> _SUPPLIED MATERIAL_:
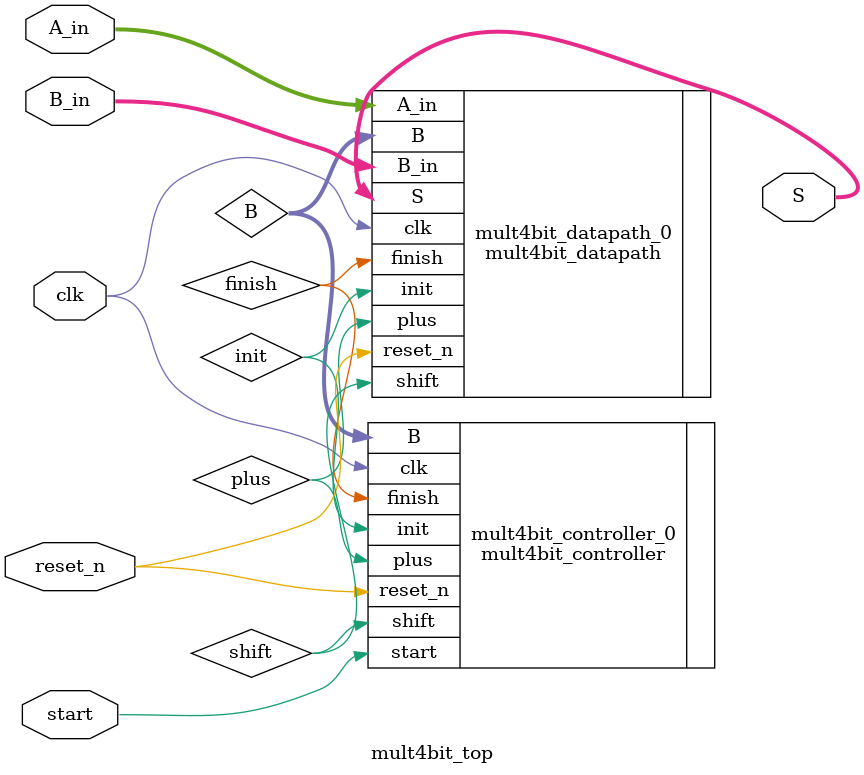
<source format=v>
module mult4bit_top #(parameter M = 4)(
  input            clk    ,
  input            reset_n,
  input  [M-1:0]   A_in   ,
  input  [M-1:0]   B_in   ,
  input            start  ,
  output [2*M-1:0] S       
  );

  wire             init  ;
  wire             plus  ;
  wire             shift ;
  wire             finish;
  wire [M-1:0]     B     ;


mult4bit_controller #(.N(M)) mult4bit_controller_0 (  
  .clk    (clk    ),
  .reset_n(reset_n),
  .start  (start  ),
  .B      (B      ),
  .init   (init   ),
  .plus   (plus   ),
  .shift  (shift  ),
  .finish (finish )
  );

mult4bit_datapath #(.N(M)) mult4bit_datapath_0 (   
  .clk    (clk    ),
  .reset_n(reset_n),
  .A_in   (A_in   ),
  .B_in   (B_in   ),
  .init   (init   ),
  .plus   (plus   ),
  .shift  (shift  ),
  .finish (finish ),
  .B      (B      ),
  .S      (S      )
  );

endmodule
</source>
---
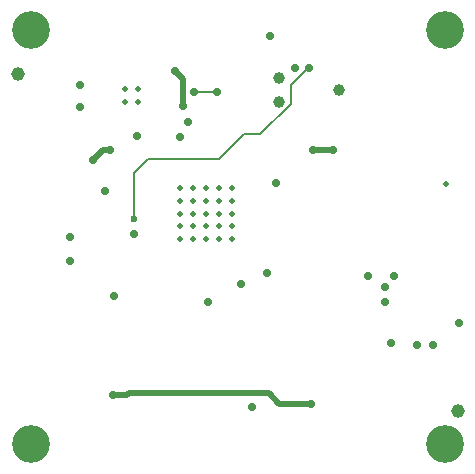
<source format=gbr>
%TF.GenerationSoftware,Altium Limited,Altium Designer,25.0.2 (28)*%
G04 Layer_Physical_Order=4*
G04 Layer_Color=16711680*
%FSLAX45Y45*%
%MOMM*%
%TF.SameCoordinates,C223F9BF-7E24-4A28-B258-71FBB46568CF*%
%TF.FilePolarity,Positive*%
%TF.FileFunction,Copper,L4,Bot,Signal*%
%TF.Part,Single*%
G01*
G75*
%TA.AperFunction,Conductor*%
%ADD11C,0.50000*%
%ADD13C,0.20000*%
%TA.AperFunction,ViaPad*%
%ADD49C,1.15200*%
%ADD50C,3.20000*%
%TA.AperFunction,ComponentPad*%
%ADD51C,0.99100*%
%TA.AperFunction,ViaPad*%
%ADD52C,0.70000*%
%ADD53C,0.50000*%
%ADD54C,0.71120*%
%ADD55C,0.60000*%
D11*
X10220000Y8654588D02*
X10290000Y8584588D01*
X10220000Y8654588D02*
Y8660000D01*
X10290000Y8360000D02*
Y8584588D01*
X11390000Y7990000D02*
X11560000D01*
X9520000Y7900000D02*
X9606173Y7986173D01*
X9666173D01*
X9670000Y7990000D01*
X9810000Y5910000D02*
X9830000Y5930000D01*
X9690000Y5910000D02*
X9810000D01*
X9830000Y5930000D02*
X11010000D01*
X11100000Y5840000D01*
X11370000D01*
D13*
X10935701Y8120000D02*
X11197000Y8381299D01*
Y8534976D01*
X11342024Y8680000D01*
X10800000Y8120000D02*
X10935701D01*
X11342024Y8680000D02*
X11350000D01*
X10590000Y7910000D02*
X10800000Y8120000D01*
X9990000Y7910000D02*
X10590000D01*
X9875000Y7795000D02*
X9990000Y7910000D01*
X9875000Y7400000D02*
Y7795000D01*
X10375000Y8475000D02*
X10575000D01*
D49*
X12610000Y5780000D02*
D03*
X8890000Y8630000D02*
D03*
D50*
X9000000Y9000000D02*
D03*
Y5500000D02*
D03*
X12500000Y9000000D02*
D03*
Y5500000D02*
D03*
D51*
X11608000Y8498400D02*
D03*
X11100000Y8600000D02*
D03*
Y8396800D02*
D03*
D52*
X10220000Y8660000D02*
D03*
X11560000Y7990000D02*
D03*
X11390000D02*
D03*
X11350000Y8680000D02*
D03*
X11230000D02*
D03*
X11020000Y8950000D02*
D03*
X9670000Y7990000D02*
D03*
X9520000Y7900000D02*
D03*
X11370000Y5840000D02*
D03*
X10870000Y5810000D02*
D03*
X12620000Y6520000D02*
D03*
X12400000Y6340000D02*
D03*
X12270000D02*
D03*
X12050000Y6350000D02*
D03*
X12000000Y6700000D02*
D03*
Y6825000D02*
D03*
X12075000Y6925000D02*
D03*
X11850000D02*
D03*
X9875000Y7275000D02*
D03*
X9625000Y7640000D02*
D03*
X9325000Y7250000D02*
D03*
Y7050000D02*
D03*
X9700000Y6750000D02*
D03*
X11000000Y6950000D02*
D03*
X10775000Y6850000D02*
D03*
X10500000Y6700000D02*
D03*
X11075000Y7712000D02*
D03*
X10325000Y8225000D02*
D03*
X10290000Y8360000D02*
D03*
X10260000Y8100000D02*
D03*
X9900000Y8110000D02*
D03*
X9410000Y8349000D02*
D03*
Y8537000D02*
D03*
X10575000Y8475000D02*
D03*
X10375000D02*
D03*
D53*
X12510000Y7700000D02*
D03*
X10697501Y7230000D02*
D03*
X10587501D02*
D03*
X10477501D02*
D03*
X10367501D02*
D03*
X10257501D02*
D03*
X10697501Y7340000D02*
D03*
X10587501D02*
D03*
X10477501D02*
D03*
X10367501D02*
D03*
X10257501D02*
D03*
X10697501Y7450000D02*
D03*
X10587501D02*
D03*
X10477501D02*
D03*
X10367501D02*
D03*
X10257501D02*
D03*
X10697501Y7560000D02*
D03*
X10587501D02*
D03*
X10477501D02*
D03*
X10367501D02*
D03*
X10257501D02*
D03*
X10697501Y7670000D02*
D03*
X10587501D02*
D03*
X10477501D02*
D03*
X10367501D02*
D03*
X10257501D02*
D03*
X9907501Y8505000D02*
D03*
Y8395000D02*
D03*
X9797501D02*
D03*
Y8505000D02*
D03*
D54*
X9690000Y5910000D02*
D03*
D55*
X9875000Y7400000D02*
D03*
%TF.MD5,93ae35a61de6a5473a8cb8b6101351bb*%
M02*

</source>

> _TRY IT_: Give back exactly the lines above, from the line containing "X11010000D01*" through the line containing "X12050000Y6350000D02*", with both end lines and nothing more.

> _SOLUTION FOR THIS TASK_:
X11010000D01*
X11100000Y5840000D01*
X11370000D01*
D13*
X10935701Y8120000D02*
X11197000Y8381299D01*
Y8534976D01*
X11342024Y8680000D01*
X10800000Y8120000D02*
X10935701D01*
X11342024Y8680000D02*
X11350000D01*
X10590000Y7910000D02*
X10800000Y8120000D01*
X9990000Y7910000D02*
X10590000D01*
X9875000Y7795000D02*
X9990000Y7910000D01*
X9875000Y7400000D02*
Y7795000D01*
X10375000Y8475000D02*
X10575000D01*
D49*
X12610000Y5780000D02*
D03*
X8890000Y8630000D02*
D03*
D50*
X9000000Y9000000D02*
D03*
Y5500000D02*
D03*
X12500000Y9000000D02*
D03*
Y5500000D02*
D03*
D51*
X11608000Y8498400D02*
D03*
X11100000Y8600000D02*
D03*
Y8396800D02*
D03*
D52*
X10220000Y8660000D02*
D03*
X11560000Y7990000D02*
D03*
X11390000D02*
D03*
X11350000Y8680000D02*
D03*
X11230000D02*
D03*
X11020000Y8950000D02*
D03*
X9670000Y7990000D02*
D03*
X9520000Y7900000D02*
D03*
X11370000Y5840000D02*
D03*
X10870000Y5810000D02*
D03*
X12620000Y6520000D02*
D03*
X12400000Y6340000D02*
D03*
X12270000D02*
D03*
X12050000Y6350000D02*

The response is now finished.